Apple Accused of Training AI From Stolen YouTube Videos — But Is It True?

Toggle Dark Mode
Controversy erupted this week when an investigation revealed that several tech giants had used thousands of YouTube videos to train their AI models without permission from the creators. However, for its part, Apple has issued a statement denying this allegation, stating that the videos were used only for an experimental research model that had nothing to do with Apple Intelligence.
The investigation by Proof News revealed that subtitles from 173,536 YouTube videos were “siphoned from more than 48,000 channels” and “used by Silicon Valley heavyweights, including Anthropic, Nvidia, Apple, and Salesforce.”
The dataset, called YouTube Subtitles, contains video transcripts from educational and online learning channels like Khan Academy, MIT, and Harvard. The Wall Street Journal, NPR, and the BBC also had their videos used to train AI, as did “The Late Show With Stephen Colbert,” “Last Week Tonight With John Oliver,” and “Jimmy Kimmel Live.”Proof News
The YouTube data was harvested and made available to these companies through a third party, a non-profit AI research lab known as EleutherAI. This data was part of a dataset called “the Pile,” which also included data from the European Parliament, English Wikipedia, and even “a trove of Enron Corporation employees’ emails that was released as part of a federal investigation into the firm.”
Following the report, Proof News built a lookup tool that creators could use to find out if their data had been misused in this manner. Representatives from Anthropic and Salesforce confirmed their use of the Pile to Proof News, while Apple, Databricks, and Bloomberg didn’t respond to requests for comment.
The Proof News report went on to note how Apple and several other companies are listed in research papers that acknowledge their use of the Pile for training AI large language models (LLMs). However, Apple has now issued a statement to several media outlets clarifying that this research has nothing to do with Apple Intelligence or any other commercial AI features that Apple is working on.
The model in question that’s explicitly outlined in the research is OpenELM, which Apple describes in an April 2024 Machine Learning Research Paper. However, as the paper notes in its executive summary, OpenELM’s goal is to “empower and strengthen the open research community, paving the way for future open research endeavors.”

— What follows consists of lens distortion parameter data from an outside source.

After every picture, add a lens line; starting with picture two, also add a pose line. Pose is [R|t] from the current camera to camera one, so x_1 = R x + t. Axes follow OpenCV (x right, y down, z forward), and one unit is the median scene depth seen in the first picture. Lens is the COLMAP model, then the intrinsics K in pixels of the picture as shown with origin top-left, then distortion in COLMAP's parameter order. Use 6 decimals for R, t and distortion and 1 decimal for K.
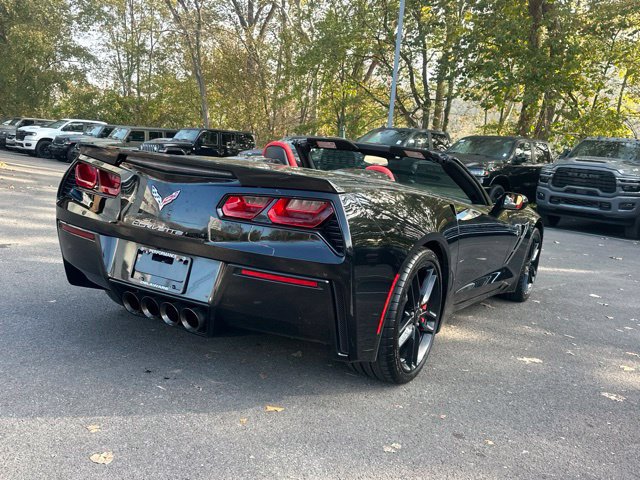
lens RADIAL K [[633.9, 0, 317.6], [0, 633.9, 231.7], [0, 0, 1]] dist [0.157075, -0.316029]
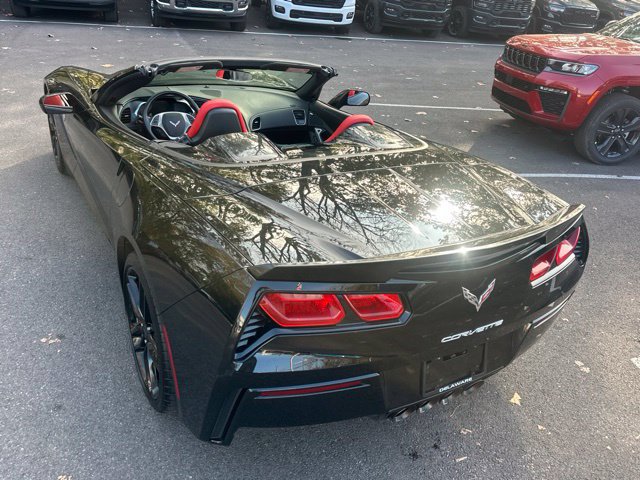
lens RADIAL K [[531.4, 0, 320.0], [0, 531.4, 240.0], [0, 0, 1]] dist [0.089297, -0.152448]
pose [[0.510500, -0.451780, 0.731632, -0.745917], [0.060814, 0.867694, 0.493365, -0.422509], [-0.857725, -0.207369, 0.470432, 0.825725]]
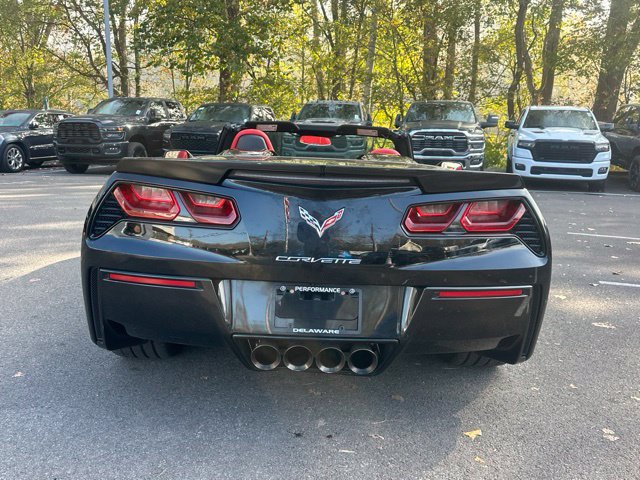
lens RADIAL K [[565.5, 0, 320.0], [0, 565.5, 240.0], [0, 0, 1]] dist [0.117380, -0.214936]
pose [[0.861547, -0.162897, 0.480835, -0.546770], [0.118239, 0.985462, 0.121998, -0.107666], [-0.493718, -0.048253, 0.868283, 0.378596]]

Ethics around the training of AI LLMs are still murky, but the consensus is that it’s generally acceptable to use publicly available internet resources for purely non-profit research initiatives, and that’s even more true if they’re open research projects that benefit the wider community.
That’s precisely where OpenELM fits in. Apple emphasized in yesterday’s statement that OpenELM does not power Apple Intelligence or any of its other AI or machine learning features — nor was it ever intended to. In fact, Apple has added that it has no plans to build any new versions of the OpenELM model. What’s there already offers enough benefit to the open machine learning research community and will continue to do so for the foreseeable future.
Although some artists have expressed serious concerns about Apple’s lack of transparency in how it trains its AI models, the company maintains that it only does so ethically, using “licensed data” that it pays for, along with publicly available data collected by its web crawler.
We train our foundation models on licensed data, including data selected to enhance specific features, as well as publicly available data collected by our web-crawler, AppleBot. Web publishers have the option to opt out of the use of their web content for Apple Intelligence training with a data usage control.Apple
Unfortunately, that still leaves a lot of grey since even YouTube videos are technically “publicly available.” However, the Pile dataset clearly wasn’t involved in this, and we think it’s safe to assume that its AI training models know enough to steer clear of such a blatantly obvious library of copyrighted material.

Apple has reportedly signed licensing deals with stock image services such as Shutterstock and Photobucket, which are likely used to train its image generation AI and make up some of the “licensed data” that it’s referring to, and a report last year revealed the company was spending up to $50 million to train its AI from news sources in deals with high-profile publishers like Condé Nast and NBC News.
This certainly suggests that the multi-trillion-dollar company has no problem paying for its training sources, and it’s likely doing its best to avoid as many questionable areas as possible. Unfortunately, ownership and copyright on the public web can be tricky. With so many smaller content creators out there, Apple’s web crawler may still be hoovering up data that it shouldn’t. It’s provided a way for sites to opt out of this collection, but it’s unclear what it does with any data it may have collected before that point.
I’m certainly willing to give Apple the benefit of the doubt, but I also understand the concerns of the creative community. Hopefully, as the debut of Apple Intelligence approaches this fall, Apple will find ways to be more transparent about its training models and quell any fears that it’s using unethically sourced materials to train its AI.